A Chowhounder found a recipe for commercial teriyaki sauce, evidently used in Seattle family restaurants:

Commercial/Institutional Recipe for Teriyaki Sauce

7 quarts Soy Sauce
9 quarts sugar (Measure with the same container you would measure liquid quarts with)
18 quarts water
3 three inch sections of ginger, peeled
3 heads garlic, peeled
3 heads lettuce
5 medium apples
2 stalks celery
1 bunch/bundle parsley
3 large white onions, peeled

A summary of the ensuing recipe: the sauce is made by grinding everything up in a blender, then boiling it down for two hours.  The author notes that “[t]here may well be variations like using a couple quarts of pineapple, pear, or apple juice as that is used in many restaurant teriyaki marinades (along with apple juice, black pepper, and light corn syrup).”  And I’ve seen additions like cornstarch, onion and garlic and ginger powder.

How does this translate for the consumer?  Well, there are eight quarts in two gallons, sixteen in four gallons.  So the sauce is a simple syrup of 1:0.8 ratio sugar to soy, cut with over double the amount of water.  The vegetables (and/or canned fruit juices and corn syrup surely used in Eugene to cut costs) mute or sweeten the flavor even more.   Adding onions and parsley and onions would somewhat replace the umami flavor that more soy sauce would add.  The lettuce would add body, plus it’s an excellent way to get rid of aging heads of iceberg.

Say no to commercial/institutional teriyaki.

And if you MUST eat teriyaki, make it at home instead.

Teriyaki Glaze for a Couple Pounds of Grilled Salmon

  • 1/4 cup each Japanese low-salt or light color (usukuchi) soy sauce, sake, water, and sugar.
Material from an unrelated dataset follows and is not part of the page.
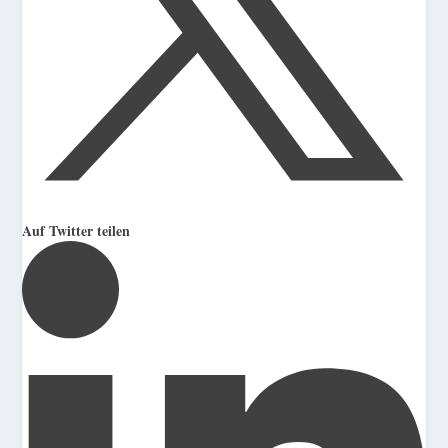
Auf Twitter teilen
If you only have dark or regular or American soy sauce, add another 1/4 cup of water.
  • A small knob of fresh ginger, grated to make about a tablespoon.

On medium heat in a small saucepan, bring all ingredients to a boil.  Watch it carefully. When sauce begins to reduce and thicken into a glaze, remove from heat.  When salmon is finished, remove from grill and brush on finished teriyaki sauce lightly just before serving.  Also good with grilled tofu.